WHAT IS NEEDED =>
A line belongs in the answer if it contains "lines"; copy every such line from the entries below.

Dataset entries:
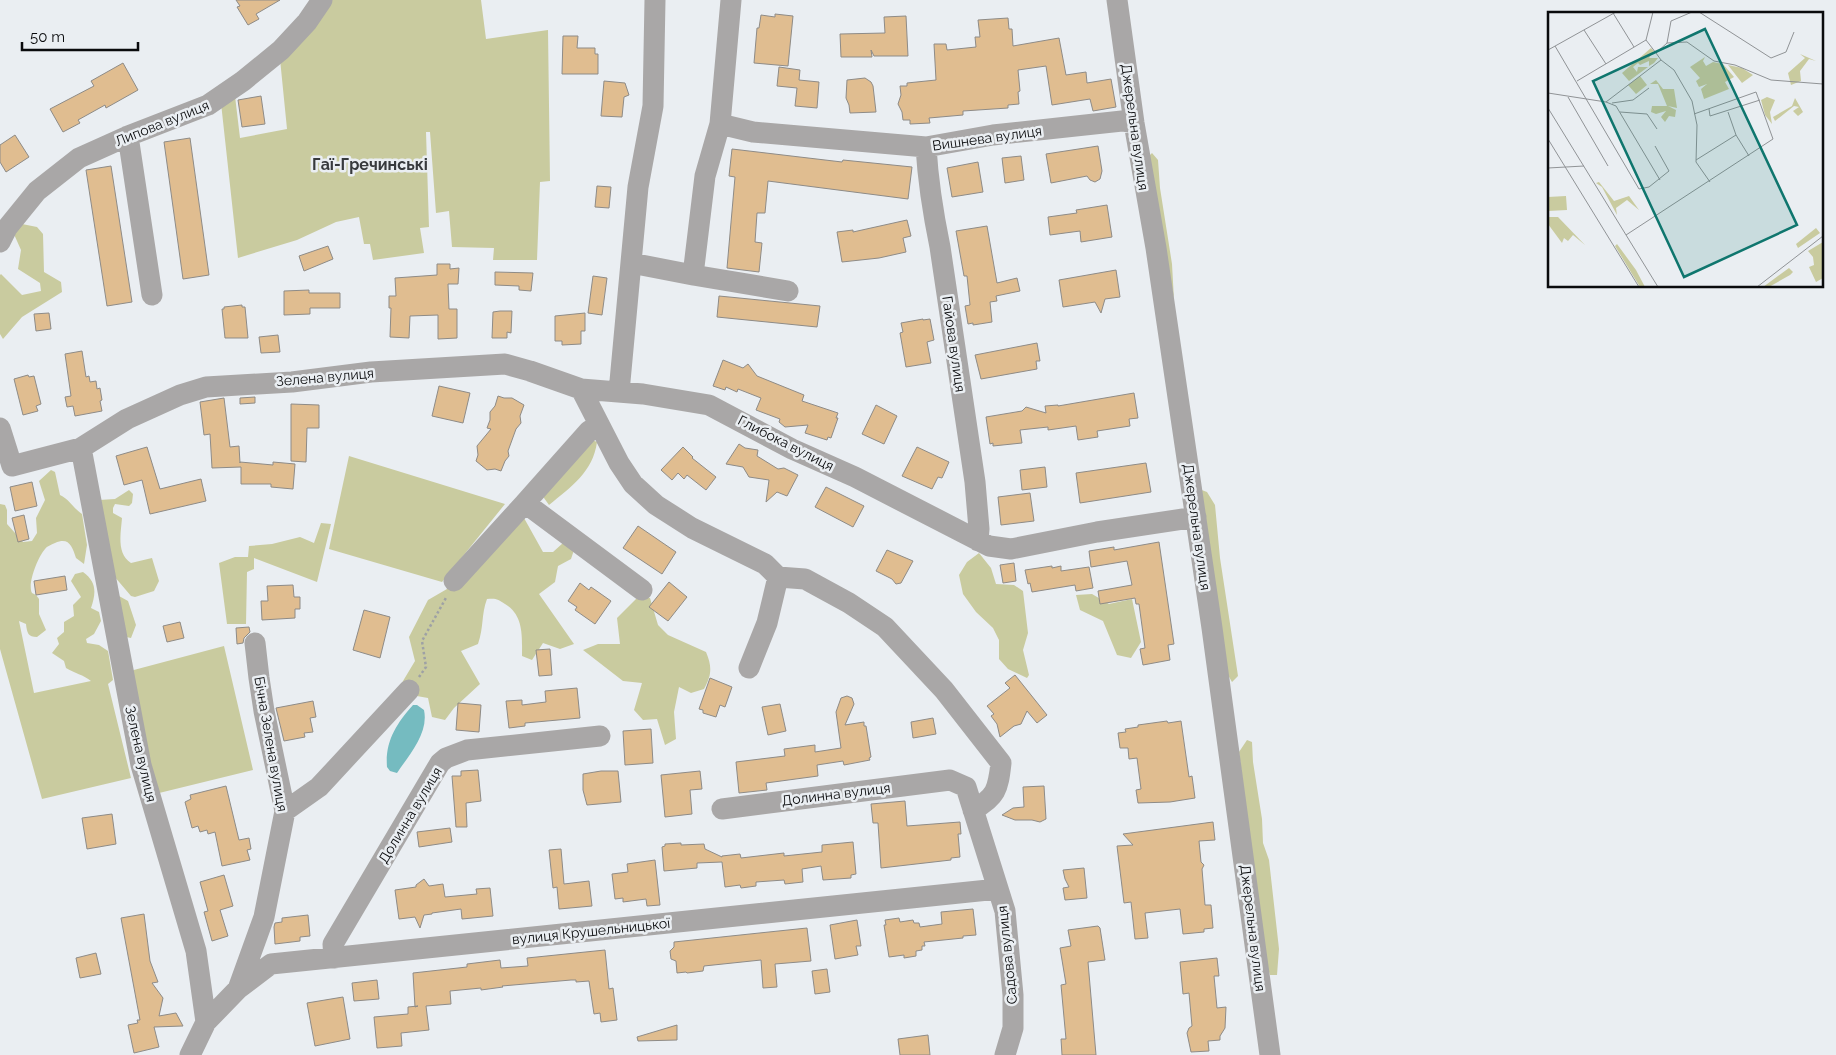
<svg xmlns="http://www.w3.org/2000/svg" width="1836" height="1055" font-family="Raleway,sans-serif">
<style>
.green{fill:#c9cb9f}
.water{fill:#75bbc0}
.building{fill:#e0bd90;stroke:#8e8b87}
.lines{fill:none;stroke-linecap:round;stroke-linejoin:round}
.path{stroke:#9ea1a5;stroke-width:2.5;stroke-dasharray:2.5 2.5;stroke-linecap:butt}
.minor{stroke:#a9a7a7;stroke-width:21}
.labels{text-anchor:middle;stroke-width:5;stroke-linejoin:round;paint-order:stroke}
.street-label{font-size:14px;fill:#0a0b0d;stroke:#eaeef2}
.quarter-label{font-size:16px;font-weight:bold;fill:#373a3d;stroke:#eaeef2}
.inset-road{fill:none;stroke:#909396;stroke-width:1}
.view{fill:#0f766e;fill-opacity:0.15;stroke:#0f766e;stroke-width:2.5}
.inset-edge{fill:none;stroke:#0a0b0d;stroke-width:2.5}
</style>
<rect width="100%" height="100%" fill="#eaeef2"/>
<path class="green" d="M329,0h152l5,39 62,-9 2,151 -10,1 -3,78h-44l1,-12 -42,-1 -3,-36 -13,2 -6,-81h-4l3,95 -9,1 4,25 -51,7 -3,-16h-6l-5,-27 -23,5 -39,18 -59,18 -17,-155 14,-7 5,42 47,-9 -7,-70z
M1152,153l6,7 2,28 12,76 2,36 -26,-143z
M17,223l20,4 6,7 1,38 17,10 1,10 -40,25 -19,22 -3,-5v-59l1,-1 21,21 19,-4 -1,-8 -22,-14 3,-19 -8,-18z
M585,437l12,5c-4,30 -26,45 -48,63l-10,-14z
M349,456l156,48 -63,78 -113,-33z
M51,470l4,2 5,23c10,5 13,13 22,19l5,31 -3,19 -8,-6c-4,-12 -7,-21 -21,-15 -4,2 -8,3 -10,6 -7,8 -18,35 -13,44l4,2 3,4v15l7,16 -9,7c-9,0 -10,-4 -11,-13l-7,-3 15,72 57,-12c-7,-6 -17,-8 -25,-13l-2,-7 -12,-8 7,-9 -2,-6 7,-6v-10l10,-6 -1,-11 8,-8 -10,-16 4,-7 8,-2c14,10 13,21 8,36l8,4 2,9 -7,13 -8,5 1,4 12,2 9,6 5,29 -5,4 23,94 -89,21 -42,-150v-145l5,1 2,5v14l16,18 9,-1 5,-8 -1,-15 9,-18 -6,-19z
M1199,489l8,3 8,13 5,53 18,118 -6,6 -8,-14z
M129,490l4,4 -1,9 -3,3 -14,-2 -2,4v5l9,5c-1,14 -6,36 9,45l21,-5 7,23 -5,10 -19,6 -4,-1 -17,-20 -15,-76 16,-1z
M524,518l19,34h10l10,-9 11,7 -3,9 -13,7 -3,16 -16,12 35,50 -14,5 -17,-6 -11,17 -10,-4c0,-19 2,-41 -17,-52 -7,-5 -9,-6 -18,-5 -6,16 -3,28 -9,45l-17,7 19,33 -26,24 -9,12 -13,-3 -4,-19 -17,-3 -11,-9 15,-25 -6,-24 19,-37 19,-11z
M321,523l10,1 -14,58 -63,-24v11l-7,3 -1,52h-19l-8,-61 16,-6h13l1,-11 23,-2 28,-7 14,6z
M979,553l12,15 5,16 18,1 9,6 5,42 -5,17 6,25 -2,3 -19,-9 -9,-10v-19l-6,-12 -17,-16 -13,-18 -4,-19 8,-13z
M641,594l9,4 8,27 10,10 38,17c6,14 6,23 -2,37l-13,4 -12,-6 -5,25 2,27 -11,6 -8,-26 -14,1 -9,-10 8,-27 -19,-2 -40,-31 15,-6h22l-3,-26z
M1092,594l17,10 23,-5 9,43 -10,16 -14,-3 -14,-34 -23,-11 -4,-15z
M119,596l9,5 8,24 -5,13 -5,-1z
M224,646l29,124 -98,24 -25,-123z
M1247,740l5,2 1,20 9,57 1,24 6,17 10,89 -2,26h-7l-5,-17 -26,-206z"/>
<path class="water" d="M413,705h4l7,5c5,23 -15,45 -27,63l-7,-2 -3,-4c-2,-25 9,-43 26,-62z"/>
<path class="building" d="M236,0h44l-24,14 3,5 -11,6 -11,-18 3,-1z
M775,14l18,2 -5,50 -34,-3 3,-35h2l2,-13 14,2z
M906,16l2,40h-34l-3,-6 1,7h-31l-1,-23 45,-1 -1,-16z
M1008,18l1,11h3l1,17 46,-8 7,37 20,-3 1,11 24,-4 5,28 -23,4 -3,-12 -38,6 -6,-39 -28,4 2,21 -2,1 1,12 -11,1v3l-45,3v4l-34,3 1,5 -20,1v-4h-7l-1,-8 -4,-8 3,-9 -1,-9h7v-3l29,-3 -2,-36h12l1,6 29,-3 -1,-10h5l-2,-17z
M563,36h15l-1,12h18v6h3v20h-36z
M123,63l15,27 -32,18 -1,-3 -27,15 2,3 -17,9 -13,-23 44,-23 -3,-5z
M779,67l21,3 -1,10 20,2 -2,26 -22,-2 2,-18 -20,-2z
M865,78l6,4 2,4 3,26 -26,1 -1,-8 -3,-7 1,-18z
M604,81l21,2 4,12 -5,2 -2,20 -21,-1z
M261,96l4,28 -23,3 -4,-27z
M15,135l14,22 -23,15 -6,-10v-17z
M190,138l19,137 -26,4 -19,-137z
M1098,146l4,25 -2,8 -5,3 -5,-2 -3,-4 -36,7 -5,-29z
M732,149l110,13 1,-2 69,7 -4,32 -140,-18 -3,32h-8l-2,29 7,1 -3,29 -32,-4 8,-91 -6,-1z
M1021,156l3,24 -19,3 -3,-25z
M978,162l5,30 -31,5 -5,-29z
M111,166l21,136 -25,4 -21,-136z
M597,186l14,1 -2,21 -14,-1z
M1107,205l5,32 -31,5 -1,-11 -30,4 -2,-18 29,-4 -1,-3z
M907,220l4,16 -8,2 3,14 -27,6 -37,4 -5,-30 16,-2v2z
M987,226l10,57 20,-5 3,13 -24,5 1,5 -7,1 2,20 -19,3v-2l-5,1 -3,-18 5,-1 -3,-29h-3l-8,-45z
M328,246l5,13 -29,12 -5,-15z
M437,264h13v5l9,-1 -1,16h-10l1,25h8v29l-19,1v-24l-28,1 -1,22 -19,-1 1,-29h-2v-12h7l-1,-18 42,-3z
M1116,270l4,27 -15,2 -4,14 -6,-11 -32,5 -4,-27z
M495,272l38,1 -2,18 -12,-1v-4l-24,-1z
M593,276l14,2 -5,37 -14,-2z
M309,290v3h31v15h-30v6l-26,1v-24z
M719,296l101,10 -3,21 -100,-10z
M242,305v2h3l3,31h-23l-3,-29h2v-2z
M500,311h12l-1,22 -4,-1v6h-15l1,-26z
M49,313l2,16 -15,2 -2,-17z
M585,313v18h-4v13l-19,1v-4h-7v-25z
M923,319v1l7,-1 4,21 -7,2 4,21 -25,4 -6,-34 3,-1 -2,-9z
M278,335l2,17 -19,1 -2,-16z
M1037,343l3,18h-4l1,8 -56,10 -6,-24z
M82,351l4,26 3,-1 1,6 6,-1 1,8 3,-1 2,12 -2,1 2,10 -27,5 -2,-10 -6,1 -2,-10 6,-1 -6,-42z
M723,360l20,8 5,-4 9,12 47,19 -2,6 36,12 -2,5h2l-7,20 -3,-1 -1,3 -22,-7 3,-8 -23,2 -6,-5 1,-3 -24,-9 5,-12 -23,-9 -1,3 -11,-5 -1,3 -12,-4z
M28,375l1,2 5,-1 7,28 -5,2 2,5 -15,4 -9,-36z
M439,386l31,7 -7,30 -31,-7z
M1134,393l4,25 -9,1 1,7 -33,5 1,6 -20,3 -2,-14 -28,4v-3l-28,3 2,13 -29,3v-3l-3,1 -4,-27 36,-6 4,-4 20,6 -1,-7 13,-1v1z
M498,396l6,2h8l12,7 -4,11 1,7 -5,6 -8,22 1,5 -4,5 -4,10 -6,-2 -8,1 -11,-9 2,-6 -1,-9 14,-17 -4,-1 3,-8v-8l5,-6z
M255,397v6l-15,1v-6z
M224,398l6,49 9,-1 1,17v-1l33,3v-3l22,2 -2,25 -22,-2v-3h-30v-17l-29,1 -2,-34 -6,1 -4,-33z
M291,404l28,1v23h-12l-1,34 -15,-1z
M876,405l21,11 -13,28 -22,-10z
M739,444l6,4 13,2 -1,6 21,13 6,-1 14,7 -11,21 -10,-4 -11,10 3,-22 -20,-3 -6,-10 -17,-3z
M147,447l13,42 41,-10 5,22 -56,13 -8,-34 -18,5 -8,-29z
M683,447l10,10 -1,1 24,19 -10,13 -19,-15 -3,4 -6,-6 -6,7 -11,-10z
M917,447l32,15 -7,16 -4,-1 -6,12 -30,-13z
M1146,463l5,29 -71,11 -4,-30z
M1045,467l2,20 -25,3 -2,-20z
M32,482l5,24 -22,5 -5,-24z
M826,487l38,19 -11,21 -38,-20z
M1030,493l4,28 -33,4 -3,-28z
M24,515l5,24 -11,3 -6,-24z
M638,526l38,26 -14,22 -39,-26z
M1159,542l15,102 -6,1 2,15 -27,5 -3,-16 5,-1 -6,-44h-3l-1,-6 -35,6 -2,-13 34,-6 -5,-24 -36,6 -2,-16 25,-4v3z
M887,550l26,11 -12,22 -5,1 -4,-5 -16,-8z
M1014,563l2,18 -13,2 -3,-18z
M1052,566v2l9,-2v5l28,-4 4,21 -17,3 -1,-6 -43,7 -2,-9 -2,1 -3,-14z
M65,576l2,14 -31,5 -2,-14z
M669,582l18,15 -19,24 -19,-14z
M580,583l9,7 2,-3 20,14 -16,23 -20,-14 2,-3 -9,-6z
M293,585l1,12h6v12h-5v9l-33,2 -1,-19h7l-1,-15z
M364,610l26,7 -10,41 -27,-8z
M180,622l4,16 -17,4 -4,-16z
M249,627l1,5 -6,6 -1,5 -6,1 -1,-16z
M550,649l2,26 -13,1 -3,-26z
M1015,675l32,40 -10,8 -10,-12 -6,13 -7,2 -14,11 -3,-13 -6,-8 3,-2 -7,-8 23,-18 -5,-5z
M710,678l22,9 -7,20 -5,-2 -4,12 -13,-4v-3l-4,-1z
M577,688l3,30 -55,5v3l-16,2 -3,-27 16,-1v5l24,-3 -1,-11z
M847,696l5,2 2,6 -9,21 19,-3v4h2l5,31 -2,1 1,2 -26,5 -1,-4 -26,4 1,11 -52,7 1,7 -28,3 -3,-31 49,-6 -1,-7 31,-4v7l26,-4 -5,-36 5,-14z
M313,701l3,16 -6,1 3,14 -9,1 1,4 -21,4 -8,-33z
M458,703l23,2 -2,27 -23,-2z
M780,704l6,27 -18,4 -6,-28z
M933,718l3,16 -23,4 -2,-16z
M1167,721l1,2 13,-2 8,56 3,-1 3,22 -25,4 -32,1 -2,-13 5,-1 -4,-31 -8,1 -1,-11h-8l-2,-15 8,-1 -1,-3 13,-2v-2z
M651,729l2,34 -28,2 -2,-34z
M478,770l3,31 -15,2 1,24h-11l-4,-51h9v-5z
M601,771h17l3,31 -34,3 -4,-15v-16z
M700,771l2,18 -12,1 2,24 -27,3 -4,-42z
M226,786l13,54 10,-2 2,11 -4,1 3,10 -28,6 -7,-34 -7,2 -1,-4 -7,2 -2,-6 -6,2 -7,-26 6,-3 -1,-4z
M1044,786l2,33 -6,3 -8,-2h-17l-13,-5 11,-7 11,-1 -1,-20z
M905,801l2,25 53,-4 1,12h-3l2,23 -9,1v2l-70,8 -3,-45h-5l-2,-19z
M112,814l4,30 -29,5 -5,-31z
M1213,822l2,18 -16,1 2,21 3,3 -2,4 3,36h6l2,23 -9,1v3l-21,2 -3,-25 -35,4 3,25 -13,1 -4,-37 -7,1 -7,-57 16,-1 -10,-11z
M450,828l2,14 -33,5 -2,-15z
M853,842l3,32 -5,1v3l-28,2 -2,-14 -19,3 1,13 -18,2 -1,-4 -28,2v4l-15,2 -1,-3 -15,2 -3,-25 -25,1v5l-33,3 -2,-24 3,-1v-2l16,-1v2l23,-1 1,5 17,8v-1l18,-2 1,4 43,-5v3l38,-4v-7z
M561,849l3,35 25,-3 3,25 -33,3 -2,-22 -4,1 -4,-38z
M655,860l5,45 -13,1 -1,-7 -23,3v-4l-8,1 -3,-25 16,-2 -1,-8z
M1084,868l3,30 -22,2 -2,-12 6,-1 -4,-8 -2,-9z
M224,875l9,31 -13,4 8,26 -16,5 -8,-29 4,-1 -8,-29z
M424,879l5,7 14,-2 2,13 32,-3 -1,-5 14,-1 3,28 -31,3 -1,-10 -29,4v1l-8,1 -4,13 -5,-11 -16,2 -4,-29 21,-3v-2z
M973,909l3,26 -13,1v2l-39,4 1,4h-3v4l-6,1v5l-12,2v-3l-15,2 -5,-32h2l-1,-5 14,-2 1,4 13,-2 1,3h5l1,4 22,-3 -1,-12z
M144,914l6,47 8,21 -6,1 11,15 -4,18 17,-3 7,13 -29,1 5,20 -25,6 -6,-28 10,-2 -1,-3h3l-19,-102z
M308,915l2,21 -10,1v4l-25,3 -1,-17 1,-4 7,-1v-4z
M857,920l4,26h-5l2,9 -23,4 -5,-34z
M1098,926l2,2 5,32 -17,2 8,93h-34l-1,-16h5l-5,-54 5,-1 -6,-36 11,-2 -3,-16z
M807,928l4,33 -36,3 2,23 -14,1 -2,-28 -57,6 -1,5 -16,2 -1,-1 -9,1 -1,-12 -5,-2 -1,-8 4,-4v-5z
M605,950l4,39 4,-1 4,32 -16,2 -1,-9 -6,1 -5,-33 -13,1v-2h-5l-69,6 1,1 -22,3v-2l-31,3 1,13 -25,2 3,24 -28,3 1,13 -25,2 -3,-31 34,-3v-7l10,-1 -3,1 -2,-34 54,-6v-3l33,-4 1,8 27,-2 -1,-8z
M96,953l5,21 -21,4 -4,-20z
M1217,958l2,18h-5l3,32 9,-1 -1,21 -5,8v4l-12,1 1,10 -18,1 -4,-19 2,-5 3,-2 -3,-33 -6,1 -3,-32z
M827,969l3,23 -15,2 -3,-23z
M377,980l2,19 -25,2 -2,-18z
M343,997l7,42 -35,7 -8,-43z
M677,1025v15l-39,1 -1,-4z
M928,1035l2,20h-30l-2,-16z"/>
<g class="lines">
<path class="path" d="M419,677l7,-10 -4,-26 25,-45"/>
<path class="minor" d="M1117,0l17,123 22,125 56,380 58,427
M720,124l33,8 173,15 67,-12 129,-14 12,2
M128,136l24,159
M926,147c2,34 7,66 14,100l35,235 4,47 -1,12
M0,242l7,-14 30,-37 42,-33 49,-22 80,-31 35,-24 38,-31 26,-28 15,-22
M631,263l62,12 12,-99 15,-52 11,-124
M693,275l95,16
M581,389l38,74 14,21 23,21 36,23 73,36 13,13 -11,46 -18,45
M619,392l19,-205 15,-81 2,-106
M599,425l-10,6 -64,72 117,87
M0,428l12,38 69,-18 60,317 55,186 10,71 -16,33
M81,448l46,-29 53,-24 26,-8 86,-5 79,-10 134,-8 25,7 51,18 62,5 66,11 83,44 63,28 134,69 22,3 86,-17 99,-15
M778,577l27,2 44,24 36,24 59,63 57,73c-3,27 -5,34 -28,47
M454,581l71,-78
M722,809l228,-29 16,7 39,124 8,84v33l-8,27
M285,811l34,-24 90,-97
M334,958l-1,-14 107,-181 6,-5 21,-8 133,-14
M238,989l26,-72 21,-106 -21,-100 -5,-33 -4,-35
M206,1022l32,-33 33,-25 727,-75"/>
</g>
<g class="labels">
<g class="street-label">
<text transform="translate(162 123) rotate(-22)" y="5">Липова вулиця</text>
<text transform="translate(1135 127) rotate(82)" y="5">Джерельна вулиця</text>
<text transform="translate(987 138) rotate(-8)" y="5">Вишнева вулиця</text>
<text transform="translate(954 344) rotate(82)" y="5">Гайова вулиця</text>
<text transform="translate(325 377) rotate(-5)" y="5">Зелена вулиця</text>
<text transform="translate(786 443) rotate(27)" y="5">Глибока вулиця</text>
<text transform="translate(1197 527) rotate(82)" y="5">Джерельна вулиця</text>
<text transform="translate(271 744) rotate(80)" y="5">Бічна Зелена вулиця</text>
<text transform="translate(141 754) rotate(77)" y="5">Зелена вулиця</text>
<text transform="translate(836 794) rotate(-7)" y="5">Долинна вулиця</text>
<text transform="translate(410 815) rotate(-59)" y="5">Долинна вулиця</text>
<text transform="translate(1253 928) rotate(83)" y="5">Джерельна вулиця</text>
<text transform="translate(591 931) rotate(-6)" y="5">вулиця Крушельницької</text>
<text transform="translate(1007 955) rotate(-96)" y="5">Садова вулиця</text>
</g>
<g class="quarter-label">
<text x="370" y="170">Гаї-Гречинські</text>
</g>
</g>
<g transform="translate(1548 12)">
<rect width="275" height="275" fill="#eaeef2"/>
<path d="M103,36l3,3 -5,7h9l-4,5 -5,3v-5l-9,4 -2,-2 -5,4 4,5 1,-5h10l-19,14 -7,-8zM252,42l16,7 -7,-2 -9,12 1,10 -10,4 -3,-12 17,-15zM157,45l-2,4 3,5 7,-4 10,2 11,13 -9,5 4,7 -25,10 -3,-10 6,-5 -8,3 -3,-6 4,-3 -10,-11zM180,53l14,3 11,7 -11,8zM92,64l7,9 -11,9 -8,-9zM108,68l7,9h11l3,19 -9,-2 8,4 -1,7 -6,-1 -4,6 -4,-5 5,-6 -10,3 -5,-2 1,-6h15l-9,-22h-8zM219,85l8,3 -5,12 2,12 -7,-9 -4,-15zM247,86l8,14 -5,4 -5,-5 6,-4 -5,-1 -19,15 -2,-4 19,-11zM51,170l15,19 15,-5 10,14 -12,-10 -11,8 1,7 -15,-28 -6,-4zM18,184l1,14 -19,1v-14zM0,205h10l27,28 -12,-10 -5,6 -4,-3 -2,5 -14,-19zM268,216l4,5 -22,15 -2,-4zM275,230v36l-7,4 -7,-15 5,-2 -1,-8 -5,-6zM69,232l19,26 9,17h-5l-25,-41zM241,256l4,4 -3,3 -21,12h-6z" fill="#c9cb9f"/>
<path class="inset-road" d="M151,0l72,46 15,-6 8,-20M65,1l21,34M36,18l22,34M98,28l10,13M119,31l20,-1 27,19 21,4 36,15 52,4M7,34l84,143 10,-2 20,-16 -14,-25M0,38l68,-38M113,48l13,10 18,31 5,24 -1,37 14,20M29,69l69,-41 7,-28M0,81l58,9 55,-42 -5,-7 11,-10 4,-22 21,-9M20,85l40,69M58,90l10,4 44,74M64,91l21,-3 16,-12M0,96l110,179M161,97l1,7 50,-16M72,100l27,2 10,15M180,100l8,23 13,21M0,127l91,148M148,148l40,-25M0,156l36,-2M78,223l147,-96 -17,-47 -62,22M209,275l66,-51"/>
<path class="view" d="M157,17l92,196 -113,52 -91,-196z"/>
<rect width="275" height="275" class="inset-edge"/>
</g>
<path d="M22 42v8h116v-8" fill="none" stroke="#0a0b0d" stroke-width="2.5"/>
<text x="30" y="42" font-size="15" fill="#0a0b0d" stroke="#eaeef2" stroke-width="4" paint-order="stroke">50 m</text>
</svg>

TASK RESULT =>
.lines{fill:none;stroke-linecap:round;stroke-linejoin:round}
<g class="lines">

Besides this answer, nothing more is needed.